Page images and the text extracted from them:
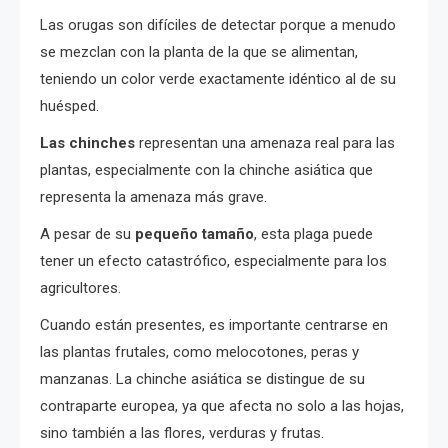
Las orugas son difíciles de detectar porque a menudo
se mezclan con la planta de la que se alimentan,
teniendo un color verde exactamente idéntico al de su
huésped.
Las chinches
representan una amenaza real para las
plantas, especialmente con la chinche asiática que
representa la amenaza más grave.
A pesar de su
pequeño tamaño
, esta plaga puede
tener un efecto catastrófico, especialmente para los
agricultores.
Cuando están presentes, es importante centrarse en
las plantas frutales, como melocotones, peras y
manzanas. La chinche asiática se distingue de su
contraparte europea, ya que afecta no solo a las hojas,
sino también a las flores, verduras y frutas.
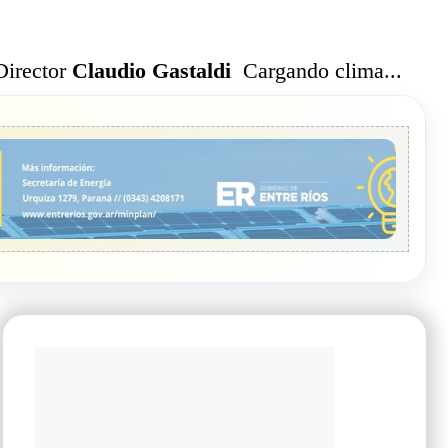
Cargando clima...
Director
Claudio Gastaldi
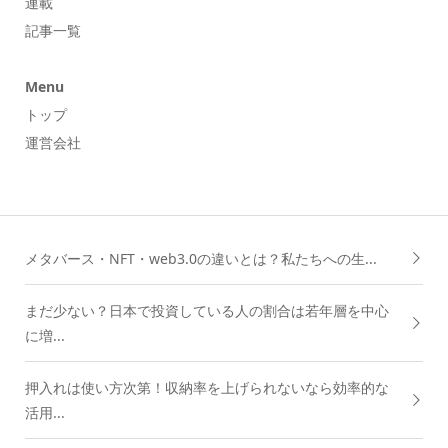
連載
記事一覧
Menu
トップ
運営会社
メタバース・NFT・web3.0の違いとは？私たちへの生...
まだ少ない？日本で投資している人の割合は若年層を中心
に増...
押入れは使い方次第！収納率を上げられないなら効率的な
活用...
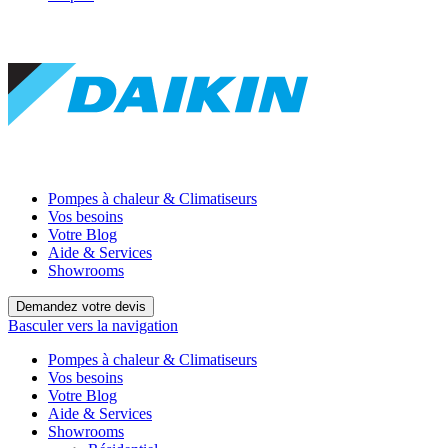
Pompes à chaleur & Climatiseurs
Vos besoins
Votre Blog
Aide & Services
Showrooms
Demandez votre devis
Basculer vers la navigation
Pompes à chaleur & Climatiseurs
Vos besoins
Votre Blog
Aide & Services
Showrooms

---

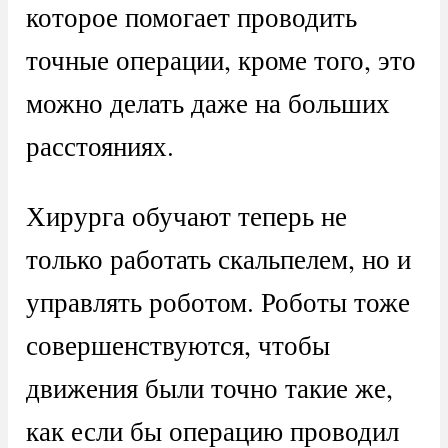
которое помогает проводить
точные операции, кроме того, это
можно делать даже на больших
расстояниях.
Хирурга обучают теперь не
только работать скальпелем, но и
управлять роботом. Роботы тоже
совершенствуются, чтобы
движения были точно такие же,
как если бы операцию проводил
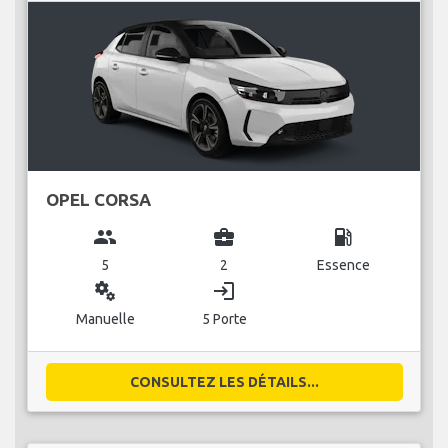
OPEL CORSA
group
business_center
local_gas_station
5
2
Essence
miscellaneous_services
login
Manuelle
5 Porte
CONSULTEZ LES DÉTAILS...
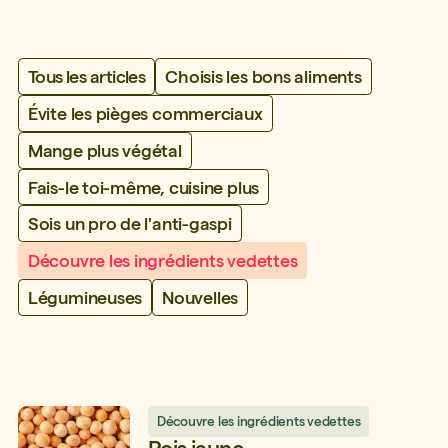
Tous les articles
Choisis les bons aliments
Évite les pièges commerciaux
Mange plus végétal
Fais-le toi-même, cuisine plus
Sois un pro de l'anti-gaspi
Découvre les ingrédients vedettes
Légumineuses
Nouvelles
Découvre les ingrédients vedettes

## To do:
Copy the lines of the entries word for word, starting with the line containing "Las orugas son" and going on through the line containing "Claudio Gastaldi", leaving out any pictures.

## Exercise answer:
Las orugas son difíciles de detectar porque a menudo
se mezclan con la planta de la que se alimentan,
teniendo un color verde exactamente idéntico al de su
huésped.
Las chinches
representan una amenaza real para las
plantas, especialmente con la chinche asiática que
representa la amenaza más grave.
A pesar de su
pequeño tamaño
, esta plaga puede
tener un efecto catastrófico, especialmente para los
agricultores.
Cuando están presentes, es importante centrarse en
las plantas frutales, como melocotones, peras y
manzanas. La chinche asiática se distingue de su
contraparte europea, ya que afecta no solo a las hojas,
sino también a las flores, verduras y frutas.
Cargando clima...
Director
Claudio Gastaldi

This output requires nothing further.